We went to a wet meadow which was a stronghold of a vanishingly small population of aquatic warblers. A savi's warbler reeled unseen in the corner. We stayed for an hour or so but the warbler did not want to show. The others wanted to go and look for lady's slipper orchid. I decided to stay and let them pick me up later. When they had left I walked back along the boardwalk. My eye was attracted to some movement in the reeds and there, sure enough, a small warbler with pronounced eyestripe was moving through the reeds. I managed a few shots and, further on, more experienced birdwatchers confirmed that it was an aquatic warbler. I quickly sent off a 'grip' text to the others.
Aquatic warbler

While I waited for the others to return I staked out the savi's warbler. It was reeling almost constantly and I saw it once briefly but I was unable to get a picture. The others picked me up. They hadn't seen the orchid. They decided to return in the evening. In the meantime we drove to the centre of the marsh where we hoped to see marsh terns flying near.

We lunched at a spot where the terns were swooping near and it should have been possible to get good pictures. I hadn't bargained for them being so fast, and my camera's autofocus system did not work very well unless the terns were against the sky. If there was any sort of background, the camera would focus on that! After several hundred photos it was possible at home to choose just a handful that were acceptable.
White winged tern

White winged tern
Black tern
Whiskered tern
On our way out of the marsh a lovely garganey fed close to the road.

Garganey
At yet another stop we were treated to a wonderful show from a thrush nightingale, which has to be one of my favourite birds of the whole trip.

Thrush nightingale
There was also a nice blue-headed wagtail.
Yellow wagtail (blue-headed)
We tried at another spot again for citrine wagtail but to no avail. I was lucky enough to see bluethroat but it flew away before the others could get to it!
Bluethroat (white-spotted)
Back at the house a common buzzard flew over.
Common buzzard
Before dinner I sat down to watch the pair of red-backed shrikes do a little flycatching in the garden. This is the female:

Red-backed shrike - female
After dinner we went back to the aquatic warbler which did appear on cue this time! Finally we went back to a site not far from the house for nightjar which flew around us.

Friday 27 May 2011

We packed up for the journey back to Warsaw.

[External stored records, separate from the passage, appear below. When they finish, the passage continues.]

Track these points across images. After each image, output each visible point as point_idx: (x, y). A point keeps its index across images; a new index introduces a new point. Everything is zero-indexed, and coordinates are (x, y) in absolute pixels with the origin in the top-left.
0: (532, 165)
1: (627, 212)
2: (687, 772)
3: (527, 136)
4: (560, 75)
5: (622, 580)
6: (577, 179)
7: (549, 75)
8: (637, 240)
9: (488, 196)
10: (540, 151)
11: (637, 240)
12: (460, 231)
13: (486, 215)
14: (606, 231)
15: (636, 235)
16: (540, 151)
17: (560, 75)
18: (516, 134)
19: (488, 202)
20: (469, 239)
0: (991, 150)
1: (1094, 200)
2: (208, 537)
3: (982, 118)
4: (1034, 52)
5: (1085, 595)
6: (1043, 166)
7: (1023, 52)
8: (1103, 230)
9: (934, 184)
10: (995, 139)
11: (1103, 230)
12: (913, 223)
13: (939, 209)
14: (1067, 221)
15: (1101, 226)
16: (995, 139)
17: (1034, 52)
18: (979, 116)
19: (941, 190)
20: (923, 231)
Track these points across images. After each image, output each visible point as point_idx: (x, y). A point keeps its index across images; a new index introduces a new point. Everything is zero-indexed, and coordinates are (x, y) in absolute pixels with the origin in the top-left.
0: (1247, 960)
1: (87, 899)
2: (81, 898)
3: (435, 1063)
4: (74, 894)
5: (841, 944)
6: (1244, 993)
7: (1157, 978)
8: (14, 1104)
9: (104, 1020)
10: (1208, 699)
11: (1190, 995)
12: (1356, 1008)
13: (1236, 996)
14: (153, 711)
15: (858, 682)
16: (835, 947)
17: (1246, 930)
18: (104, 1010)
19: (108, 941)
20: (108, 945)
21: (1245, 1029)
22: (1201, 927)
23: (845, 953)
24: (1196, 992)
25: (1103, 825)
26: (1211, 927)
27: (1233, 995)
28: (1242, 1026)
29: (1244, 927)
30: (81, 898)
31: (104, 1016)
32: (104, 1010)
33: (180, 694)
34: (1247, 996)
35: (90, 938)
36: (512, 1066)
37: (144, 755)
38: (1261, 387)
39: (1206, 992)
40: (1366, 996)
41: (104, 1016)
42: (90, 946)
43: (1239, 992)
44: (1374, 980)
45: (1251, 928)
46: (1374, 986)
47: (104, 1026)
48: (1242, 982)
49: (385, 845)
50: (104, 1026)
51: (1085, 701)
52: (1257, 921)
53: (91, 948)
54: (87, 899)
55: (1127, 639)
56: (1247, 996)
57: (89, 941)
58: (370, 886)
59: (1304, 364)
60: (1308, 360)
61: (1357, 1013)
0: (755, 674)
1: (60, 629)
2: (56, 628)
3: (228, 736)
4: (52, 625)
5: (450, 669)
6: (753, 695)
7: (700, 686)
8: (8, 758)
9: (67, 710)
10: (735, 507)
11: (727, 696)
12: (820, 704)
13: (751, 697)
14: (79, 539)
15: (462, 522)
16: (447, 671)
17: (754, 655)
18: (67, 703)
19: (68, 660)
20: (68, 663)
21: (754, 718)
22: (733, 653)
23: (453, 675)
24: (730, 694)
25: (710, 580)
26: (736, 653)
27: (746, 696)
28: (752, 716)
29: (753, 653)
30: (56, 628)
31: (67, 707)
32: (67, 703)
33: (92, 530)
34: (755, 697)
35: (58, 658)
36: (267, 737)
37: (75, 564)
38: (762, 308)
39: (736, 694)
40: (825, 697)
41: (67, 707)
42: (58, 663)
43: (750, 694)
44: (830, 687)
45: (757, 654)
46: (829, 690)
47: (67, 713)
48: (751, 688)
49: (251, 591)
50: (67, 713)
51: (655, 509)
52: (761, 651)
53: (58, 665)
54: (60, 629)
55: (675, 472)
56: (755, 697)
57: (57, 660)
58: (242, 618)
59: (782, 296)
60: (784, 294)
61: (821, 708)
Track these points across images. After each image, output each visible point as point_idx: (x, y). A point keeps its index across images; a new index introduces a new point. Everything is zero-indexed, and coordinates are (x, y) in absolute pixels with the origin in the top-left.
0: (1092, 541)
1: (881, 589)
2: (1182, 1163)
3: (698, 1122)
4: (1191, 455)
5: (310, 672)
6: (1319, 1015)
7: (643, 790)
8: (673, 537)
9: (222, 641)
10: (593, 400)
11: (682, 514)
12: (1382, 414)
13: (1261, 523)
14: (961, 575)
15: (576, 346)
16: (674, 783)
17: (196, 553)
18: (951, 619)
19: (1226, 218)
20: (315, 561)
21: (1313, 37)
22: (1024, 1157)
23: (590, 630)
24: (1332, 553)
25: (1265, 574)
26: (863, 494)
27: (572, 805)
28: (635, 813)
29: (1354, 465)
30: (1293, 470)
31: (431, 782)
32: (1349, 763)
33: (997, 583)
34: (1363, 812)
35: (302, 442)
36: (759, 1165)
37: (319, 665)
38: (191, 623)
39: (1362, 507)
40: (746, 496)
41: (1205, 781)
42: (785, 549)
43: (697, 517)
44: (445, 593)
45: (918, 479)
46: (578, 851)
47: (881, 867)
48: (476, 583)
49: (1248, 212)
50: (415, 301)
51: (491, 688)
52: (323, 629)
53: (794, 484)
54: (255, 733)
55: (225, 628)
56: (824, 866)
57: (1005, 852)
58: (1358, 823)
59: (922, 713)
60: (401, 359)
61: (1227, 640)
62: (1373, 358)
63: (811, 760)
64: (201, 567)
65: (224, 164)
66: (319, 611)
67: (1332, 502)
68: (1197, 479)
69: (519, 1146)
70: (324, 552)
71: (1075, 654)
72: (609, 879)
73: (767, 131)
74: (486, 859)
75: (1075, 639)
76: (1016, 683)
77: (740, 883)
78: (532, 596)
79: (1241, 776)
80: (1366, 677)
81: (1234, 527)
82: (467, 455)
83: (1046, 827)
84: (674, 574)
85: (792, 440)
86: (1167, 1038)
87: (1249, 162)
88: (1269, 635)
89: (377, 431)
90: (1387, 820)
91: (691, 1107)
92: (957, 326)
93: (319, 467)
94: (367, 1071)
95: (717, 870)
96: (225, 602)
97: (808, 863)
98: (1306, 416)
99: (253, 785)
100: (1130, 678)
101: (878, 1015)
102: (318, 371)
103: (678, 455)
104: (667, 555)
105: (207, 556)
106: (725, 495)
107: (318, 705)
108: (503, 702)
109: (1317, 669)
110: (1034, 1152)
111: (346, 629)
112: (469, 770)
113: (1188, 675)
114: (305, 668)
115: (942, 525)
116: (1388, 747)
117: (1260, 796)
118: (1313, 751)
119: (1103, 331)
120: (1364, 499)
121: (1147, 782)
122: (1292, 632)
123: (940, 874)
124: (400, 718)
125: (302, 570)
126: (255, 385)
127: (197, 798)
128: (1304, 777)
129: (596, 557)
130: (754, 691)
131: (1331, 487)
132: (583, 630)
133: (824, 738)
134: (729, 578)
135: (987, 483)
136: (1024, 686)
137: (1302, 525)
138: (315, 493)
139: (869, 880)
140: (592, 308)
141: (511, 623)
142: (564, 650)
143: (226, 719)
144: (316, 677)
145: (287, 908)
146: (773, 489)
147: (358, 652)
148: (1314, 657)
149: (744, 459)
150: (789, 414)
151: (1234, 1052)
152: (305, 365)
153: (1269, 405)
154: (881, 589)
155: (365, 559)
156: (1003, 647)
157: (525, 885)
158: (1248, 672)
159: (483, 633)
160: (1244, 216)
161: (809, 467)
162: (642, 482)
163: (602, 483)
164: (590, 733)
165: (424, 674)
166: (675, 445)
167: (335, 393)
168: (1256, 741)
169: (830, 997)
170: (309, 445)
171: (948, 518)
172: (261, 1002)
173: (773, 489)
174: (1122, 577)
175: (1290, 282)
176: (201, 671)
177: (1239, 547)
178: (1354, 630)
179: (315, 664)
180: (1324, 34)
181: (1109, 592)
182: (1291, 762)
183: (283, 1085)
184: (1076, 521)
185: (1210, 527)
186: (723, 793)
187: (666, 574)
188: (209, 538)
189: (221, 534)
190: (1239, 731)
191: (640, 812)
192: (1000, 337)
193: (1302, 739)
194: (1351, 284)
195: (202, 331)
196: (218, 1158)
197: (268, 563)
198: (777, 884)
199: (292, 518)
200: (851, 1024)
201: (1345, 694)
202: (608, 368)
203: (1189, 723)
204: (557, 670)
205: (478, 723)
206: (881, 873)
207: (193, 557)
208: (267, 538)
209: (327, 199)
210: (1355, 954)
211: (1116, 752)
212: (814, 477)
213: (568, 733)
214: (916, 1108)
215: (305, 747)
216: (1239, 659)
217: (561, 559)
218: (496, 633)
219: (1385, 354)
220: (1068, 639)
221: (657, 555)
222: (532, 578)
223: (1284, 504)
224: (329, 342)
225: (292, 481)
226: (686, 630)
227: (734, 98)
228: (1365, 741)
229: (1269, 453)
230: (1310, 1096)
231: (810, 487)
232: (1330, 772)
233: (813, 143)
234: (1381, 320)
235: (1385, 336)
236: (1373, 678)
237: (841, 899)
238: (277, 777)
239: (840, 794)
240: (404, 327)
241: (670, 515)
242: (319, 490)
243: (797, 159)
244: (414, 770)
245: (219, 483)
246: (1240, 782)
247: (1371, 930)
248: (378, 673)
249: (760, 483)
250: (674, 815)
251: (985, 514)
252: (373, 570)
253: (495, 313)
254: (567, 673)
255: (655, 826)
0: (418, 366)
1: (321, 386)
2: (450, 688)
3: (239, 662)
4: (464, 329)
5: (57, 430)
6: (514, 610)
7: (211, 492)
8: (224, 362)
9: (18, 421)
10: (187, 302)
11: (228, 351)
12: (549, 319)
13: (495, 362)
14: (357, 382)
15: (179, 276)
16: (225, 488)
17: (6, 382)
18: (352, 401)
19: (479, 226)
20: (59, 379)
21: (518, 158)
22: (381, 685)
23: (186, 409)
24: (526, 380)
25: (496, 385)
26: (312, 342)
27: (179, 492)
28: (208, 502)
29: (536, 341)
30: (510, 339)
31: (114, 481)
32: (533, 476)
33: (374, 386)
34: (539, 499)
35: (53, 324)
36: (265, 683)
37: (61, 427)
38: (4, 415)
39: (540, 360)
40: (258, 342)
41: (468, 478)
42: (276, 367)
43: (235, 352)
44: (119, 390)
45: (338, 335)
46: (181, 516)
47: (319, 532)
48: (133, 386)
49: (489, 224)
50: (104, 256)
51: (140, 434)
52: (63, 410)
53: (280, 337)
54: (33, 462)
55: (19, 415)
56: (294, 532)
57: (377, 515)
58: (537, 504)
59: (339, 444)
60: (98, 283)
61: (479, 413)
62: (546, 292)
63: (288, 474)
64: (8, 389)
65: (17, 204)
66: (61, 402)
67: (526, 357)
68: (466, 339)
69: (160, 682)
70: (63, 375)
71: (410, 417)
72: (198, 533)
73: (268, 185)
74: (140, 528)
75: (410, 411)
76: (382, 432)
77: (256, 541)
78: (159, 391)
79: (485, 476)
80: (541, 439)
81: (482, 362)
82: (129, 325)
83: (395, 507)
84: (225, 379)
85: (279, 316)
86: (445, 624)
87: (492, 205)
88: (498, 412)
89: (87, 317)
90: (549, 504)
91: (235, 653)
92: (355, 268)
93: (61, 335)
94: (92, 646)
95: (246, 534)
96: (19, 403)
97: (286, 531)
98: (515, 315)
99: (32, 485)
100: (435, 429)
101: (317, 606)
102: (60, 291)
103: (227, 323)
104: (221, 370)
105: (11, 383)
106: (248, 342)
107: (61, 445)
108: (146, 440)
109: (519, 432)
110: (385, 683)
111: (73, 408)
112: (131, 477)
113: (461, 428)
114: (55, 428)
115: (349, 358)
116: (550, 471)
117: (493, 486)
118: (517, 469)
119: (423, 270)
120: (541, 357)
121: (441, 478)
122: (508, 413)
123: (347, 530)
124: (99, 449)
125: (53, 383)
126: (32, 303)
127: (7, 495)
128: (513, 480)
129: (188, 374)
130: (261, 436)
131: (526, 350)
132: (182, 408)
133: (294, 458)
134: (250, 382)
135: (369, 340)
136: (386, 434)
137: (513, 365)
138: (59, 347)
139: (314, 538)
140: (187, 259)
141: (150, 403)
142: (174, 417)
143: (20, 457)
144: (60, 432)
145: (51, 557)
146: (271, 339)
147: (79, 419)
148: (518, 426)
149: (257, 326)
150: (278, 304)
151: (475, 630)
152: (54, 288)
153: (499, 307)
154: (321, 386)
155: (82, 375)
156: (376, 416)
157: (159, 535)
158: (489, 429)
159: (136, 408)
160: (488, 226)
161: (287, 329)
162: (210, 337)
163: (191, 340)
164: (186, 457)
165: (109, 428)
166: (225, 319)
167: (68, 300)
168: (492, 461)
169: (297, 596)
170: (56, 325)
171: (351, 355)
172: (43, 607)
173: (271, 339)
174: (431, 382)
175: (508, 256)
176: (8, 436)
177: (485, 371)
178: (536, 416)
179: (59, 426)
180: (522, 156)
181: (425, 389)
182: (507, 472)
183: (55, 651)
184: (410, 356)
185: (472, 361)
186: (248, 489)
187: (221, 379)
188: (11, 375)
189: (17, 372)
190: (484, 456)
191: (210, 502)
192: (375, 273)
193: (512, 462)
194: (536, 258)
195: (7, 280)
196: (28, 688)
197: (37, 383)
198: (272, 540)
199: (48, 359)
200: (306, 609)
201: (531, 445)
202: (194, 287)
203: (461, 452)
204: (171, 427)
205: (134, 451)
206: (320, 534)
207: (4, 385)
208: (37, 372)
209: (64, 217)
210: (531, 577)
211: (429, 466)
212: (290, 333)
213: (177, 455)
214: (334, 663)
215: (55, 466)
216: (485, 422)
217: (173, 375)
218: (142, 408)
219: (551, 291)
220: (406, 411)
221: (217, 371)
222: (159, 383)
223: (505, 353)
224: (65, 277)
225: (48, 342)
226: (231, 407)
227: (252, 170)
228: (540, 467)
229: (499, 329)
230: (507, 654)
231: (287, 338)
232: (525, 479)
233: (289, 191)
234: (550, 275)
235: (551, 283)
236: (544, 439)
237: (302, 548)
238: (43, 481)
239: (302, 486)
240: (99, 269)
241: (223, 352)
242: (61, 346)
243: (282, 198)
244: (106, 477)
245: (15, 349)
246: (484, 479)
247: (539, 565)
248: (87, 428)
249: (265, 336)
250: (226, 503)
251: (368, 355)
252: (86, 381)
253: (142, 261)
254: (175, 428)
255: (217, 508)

On the way at a small pond we saw turtle dove and I finally got a picture of a golden oriole. They are quite fast and elusive.
Golden oriole
Further on Przemek noticed a river warbler from it's call. Unfortunately, he wound down the window and threw his arm out causing the bird to seek cover!! It did circle us a few times and I was able to get a record shot.

We stopped at a bridge for sandwiches. A great reed warbler was singing nearby. I went down to get closer. Patience was rewarded. The warbler took about 15 minutes to climb higher and higher, singing most of the time. Gorgeous! By the road, Przemek was trying to coax a corncrake out with a recording. These are shy birds but when one appeared close he waded into the meadow with his recording at full volume! Needless to say we saw no corncrake!
Great reed warbler
The trip back to Warsaw was slow as there is a large road building programme going on in Poland.

If any of you are thinking of going to this area of Poland, we saw 132 species in the five days with 13 lifers for me. We needed insect repellent all the time. The cost of living is quite reasonable.